Extract START

The State of the Economy-A Harvard Professor's View

I had the pleasure of reading Michael Porter's interview about the state of the economy in USA Today.  Dr. Porter is a professor at Harvard University and a top economic expert. Reading the economic news I have come across great opinions and those opinions that have no basis in economics. Dr. Porter's analysis of the economy and the Trans-Pacific Partnership appears to be accurate and based on well thought out logic.

Trans-Pacific Partnership:

Consider the need to ensure the U.S. has a level playing field in international markets. We have great potential in this country, and still maintain that potential, but have failed in our and foreign policies. This failure is sometimes based in the misconception that other countries must follow our rules while at other times we develop poorly designed policies that don't protect our own future.

Countries have engaged in unfair trade practices that have damaged our economy through tariffs, product dumping, subsidies, and other policies seeking short-term advantages. Getting respite for these grievances through the World Trade Organization can be difficult at best and muted in their impact. The central power being the ability of this country to connect countries to our economy in ways that benefit both parties fairly.

The need for a broad based economic platform has been in the making for some time. Our policies have been someone short-sighted and seeking to hen pick the market. The Trans-Pacific Partnership is an attempt, albeit imperfect, to create a broader framework to ensure that we have access to resources while opening markets for our products.

Extract END
Data records START

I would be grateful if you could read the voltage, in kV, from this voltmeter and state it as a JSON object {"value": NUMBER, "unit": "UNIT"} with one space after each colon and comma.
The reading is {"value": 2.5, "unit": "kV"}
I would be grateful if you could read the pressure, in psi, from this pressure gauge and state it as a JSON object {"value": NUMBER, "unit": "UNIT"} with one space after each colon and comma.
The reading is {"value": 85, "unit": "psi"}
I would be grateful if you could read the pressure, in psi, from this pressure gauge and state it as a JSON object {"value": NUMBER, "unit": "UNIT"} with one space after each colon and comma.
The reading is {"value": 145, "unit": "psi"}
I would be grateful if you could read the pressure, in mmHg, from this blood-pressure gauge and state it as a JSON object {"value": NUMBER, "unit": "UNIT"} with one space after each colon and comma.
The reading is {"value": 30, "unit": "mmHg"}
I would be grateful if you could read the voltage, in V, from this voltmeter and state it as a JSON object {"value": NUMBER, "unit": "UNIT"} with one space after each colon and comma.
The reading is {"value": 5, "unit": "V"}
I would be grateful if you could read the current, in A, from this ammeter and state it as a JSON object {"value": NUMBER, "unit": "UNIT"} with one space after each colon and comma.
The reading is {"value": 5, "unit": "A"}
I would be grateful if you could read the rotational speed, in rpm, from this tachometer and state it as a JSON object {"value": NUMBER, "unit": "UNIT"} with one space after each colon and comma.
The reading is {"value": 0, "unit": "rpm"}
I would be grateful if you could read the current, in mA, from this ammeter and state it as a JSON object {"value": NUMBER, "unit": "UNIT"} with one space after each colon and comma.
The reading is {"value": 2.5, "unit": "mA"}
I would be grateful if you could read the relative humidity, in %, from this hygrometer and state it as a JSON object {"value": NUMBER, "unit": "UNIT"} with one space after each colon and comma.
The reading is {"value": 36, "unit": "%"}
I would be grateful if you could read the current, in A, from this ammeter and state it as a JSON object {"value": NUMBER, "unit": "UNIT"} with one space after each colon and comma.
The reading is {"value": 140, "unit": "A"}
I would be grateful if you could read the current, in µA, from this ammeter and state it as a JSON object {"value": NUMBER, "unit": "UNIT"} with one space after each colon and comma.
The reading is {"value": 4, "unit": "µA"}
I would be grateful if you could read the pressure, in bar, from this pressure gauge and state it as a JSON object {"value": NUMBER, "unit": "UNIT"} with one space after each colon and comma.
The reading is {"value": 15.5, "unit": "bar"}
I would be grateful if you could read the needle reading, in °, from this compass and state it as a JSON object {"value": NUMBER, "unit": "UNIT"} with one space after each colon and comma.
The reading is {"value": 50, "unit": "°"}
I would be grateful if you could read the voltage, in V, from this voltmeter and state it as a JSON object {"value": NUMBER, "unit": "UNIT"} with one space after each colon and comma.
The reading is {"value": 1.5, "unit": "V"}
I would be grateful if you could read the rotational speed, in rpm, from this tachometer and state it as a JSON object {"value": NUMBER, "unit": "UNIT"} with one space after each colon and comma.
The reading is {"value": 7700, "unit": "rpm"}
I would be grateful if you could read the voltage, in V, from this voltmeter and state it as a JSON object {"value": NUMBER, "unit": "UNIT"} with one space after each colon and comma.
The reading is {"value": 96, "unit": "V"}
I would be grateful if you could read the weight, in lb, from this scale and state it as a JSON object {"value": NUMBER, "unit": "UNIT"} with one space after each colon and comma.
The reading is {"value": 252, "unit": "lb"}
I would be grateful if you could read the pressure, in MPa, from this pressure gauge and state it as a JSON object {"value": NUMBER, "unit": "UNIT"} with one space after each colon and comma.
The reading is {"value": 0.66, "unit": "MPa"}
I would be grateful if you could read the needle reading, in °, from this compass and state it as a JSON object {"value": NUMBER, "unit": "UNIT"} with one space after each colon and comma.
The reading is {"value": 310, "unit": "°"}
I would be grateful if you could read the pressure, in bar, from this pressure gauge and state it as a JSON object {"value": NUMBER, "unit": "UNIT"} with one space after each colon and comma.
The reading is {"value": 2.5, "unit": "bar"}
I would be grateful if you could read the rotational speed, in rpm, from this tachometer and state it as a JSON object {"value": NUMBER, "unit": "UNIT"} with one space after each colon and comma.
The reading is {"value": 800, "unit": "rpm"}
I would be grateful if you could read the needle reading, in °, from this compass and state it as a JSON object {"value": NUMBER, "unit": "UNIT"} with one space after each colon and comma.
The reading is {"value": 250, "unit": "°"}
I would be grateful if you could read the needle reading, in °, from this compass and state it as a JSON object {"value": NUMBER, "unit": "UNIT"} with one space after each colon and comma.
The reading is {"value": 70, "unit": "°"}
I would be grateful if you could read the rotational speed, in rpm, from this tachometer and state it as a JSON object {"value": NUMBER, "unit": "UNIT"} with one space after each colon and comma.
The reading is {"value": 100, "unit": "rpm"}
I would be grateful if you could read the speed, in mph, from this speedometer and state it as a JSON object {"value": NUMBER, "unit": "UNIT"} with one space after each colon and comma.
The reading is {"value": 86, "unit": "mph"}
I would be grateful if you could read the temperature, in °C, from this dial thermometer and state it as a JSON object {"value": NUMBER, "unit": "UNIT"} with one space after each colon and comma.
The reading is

Data records END

## [What you will do]
1. In the piece on the state of the economy, which newspaper carried the interview with Michael Porter?
2. Write a continuation of the piece on the state of the economy, starting after its final sentence.

## [Responses by item number]
1. USA Today

2.
Wages and Value:

Secondly, the discussion on wages is beneficial. In disagreement, with Dr. Porter I can say cost of wages does have an impact, but in agreement with him, I can say the ultimate value of a wage is its ability to be productive, adaptable, and innovative. Wages are only a measure of the value of output. Problems arise only when wages and output are not in alignment.

Low wages are great...but high value output with solid wages is even better if investment from overseas is drawn back to the U.S. and contribute to taxes, spending, and quality of life. Treaties should seek to ensure American workers are maximizing their earning potential through full human development and economic engagement.

Our economy is complex but does fundamentally rest on how we use resources such as raw materials, physical, and informational components to make market leading products. All of this is dependent on our intellectual and human capital and its ability to use these materials wisely. Government must ensure all of their policies have the focus of creating the best environment for using human potential to maximize returns on resource investments. The problem with economics up to this point is not the ability of businesses to compete but the way in which we allow them to do so.